Requirements – then see my abstracted interpretation – what else do you need in
terms of Requirements …:
“Suppose I have an RDD that is loaded from some file and then I also have a
DStream that has data coming from some stream. I want to keep union some of the
tuples from the DStream into my RDD. For this I can use something like this:”

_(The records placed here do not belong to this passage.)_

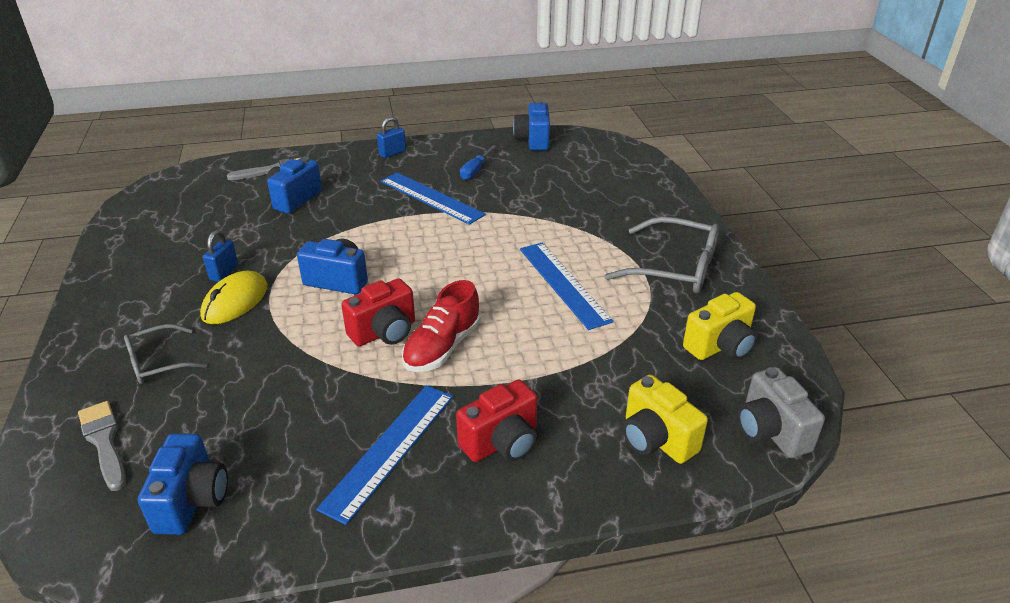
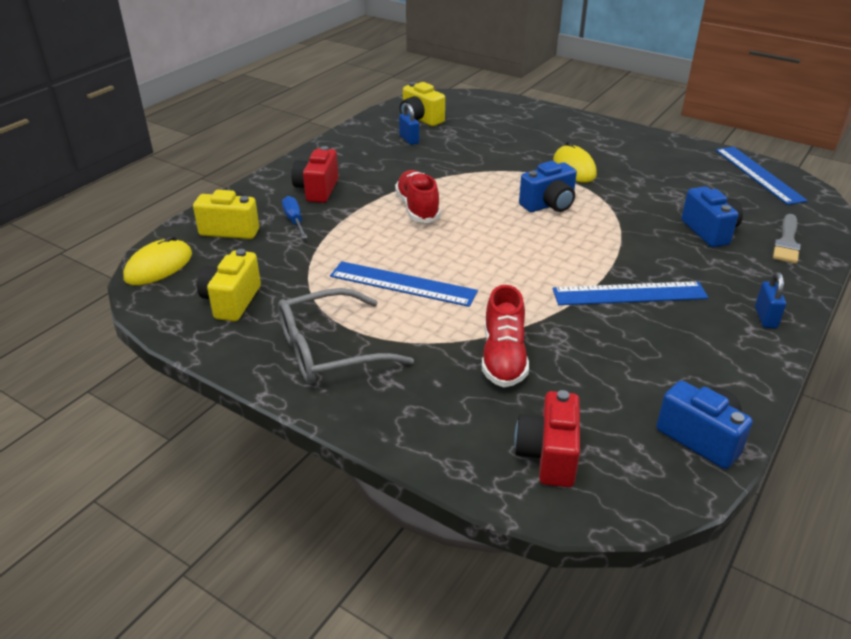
camera: 135 degrees right, 0 degrees up
(104, 441) = (493, 113): grey brush -> none
(158, 362) = (540, 136): grey glasses -> none
(192, 501) = (420, 119): blue camera -> yellow camera
(224, 272) = (618, 175): blue padlock -> blue padlock (409, 139)
(384, 332) = (464, 197): red camera -> red camera (548, 456)
(390, 450) = (368, 164): blue ruler -> blue ruler (758, 174)
(475, 171) = (660, 347): blue screwdriver -> blue screwdriver (294, 220)
(568, 209) = (503, 357): none -> red shoe
(771, 431) = (159, 266): grey camera -> yellow mouse

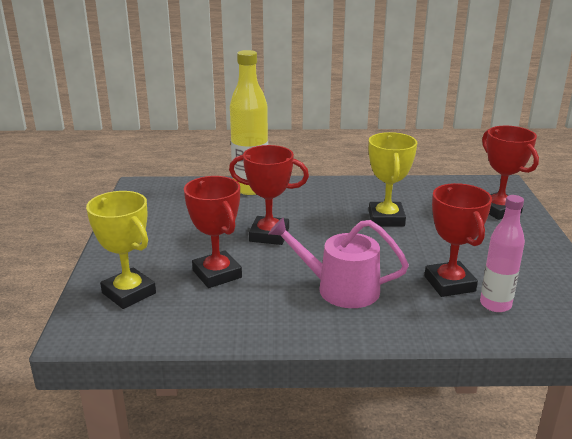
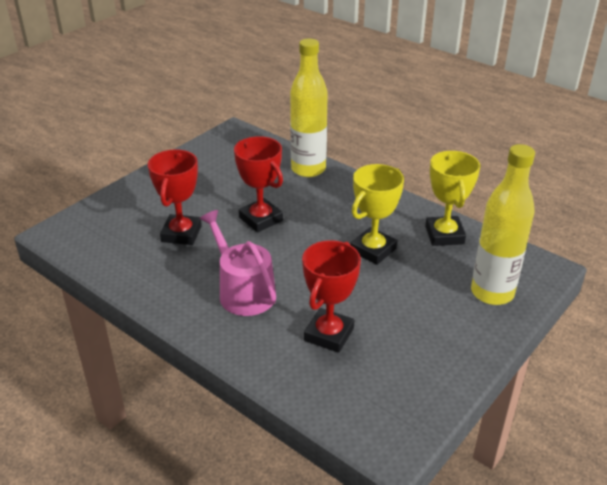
camera: 40 degrees right, 10 degrees up
(129, 293) = (113, 220): yellow trophy -> yellow trophy (444, 235)
(495, 304) = (335, 372): pink bottle -> none
(498, 210) = (492, 293): red trophy -> yellow bottle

A formal requirements spec derived from the above - I think the actual
requirement here is picking up and adding Specific (filtered) Messages from
EVERY DStream RDD to the Batch RDD rather than “preserving” (on top of that
all) messages from sliding window and adding them to the Batch RDD. Such
requiremet should be defined as the Frequency of Updates to the Batch RDD and
what these updates are e.g. specific filtered messages and then using
dstream.window() can be made equal to that frequency
Essentialy the update frequency can range from the filtered messages of Every
Single DStream RDD to the filetered messages of a SLIDING WINDOW
Secondly what do you call “mutable uniniong”
That was his initial code
var myRDD: RDD[(String, Long)] = sc.fromText...
dstream.foreachRDD{ rdd =>
myRDD = myRDD.union(rdd.filter(myfilter))
}
Here is how it looks when Persisting the result from evet union – supposed to
produce NEW PERSTINET IMMUTABLE Batch RDD – why is that supposed to be less
“stable/reliable” – what are the exact tectnical reasons for that
var myRDD: RDD[(String, Long)] = sc.fromText...
dstream.foreachRDD{ rdd =>
myRDD = myRDD.union(rdd.filter(myfilter)).cashe()
}
From: Gerard Maas [mailto:[email protected]]
Sent: Tuesday, July 7, 2015 1:55 PM
To: Evo Eftimov
Cc: Anand Nalya; spark users
Subject: Re:
Evo,
I'd let the OP clarify the question. I'm not in position of clarifying his
requirements beyond what's written on the question.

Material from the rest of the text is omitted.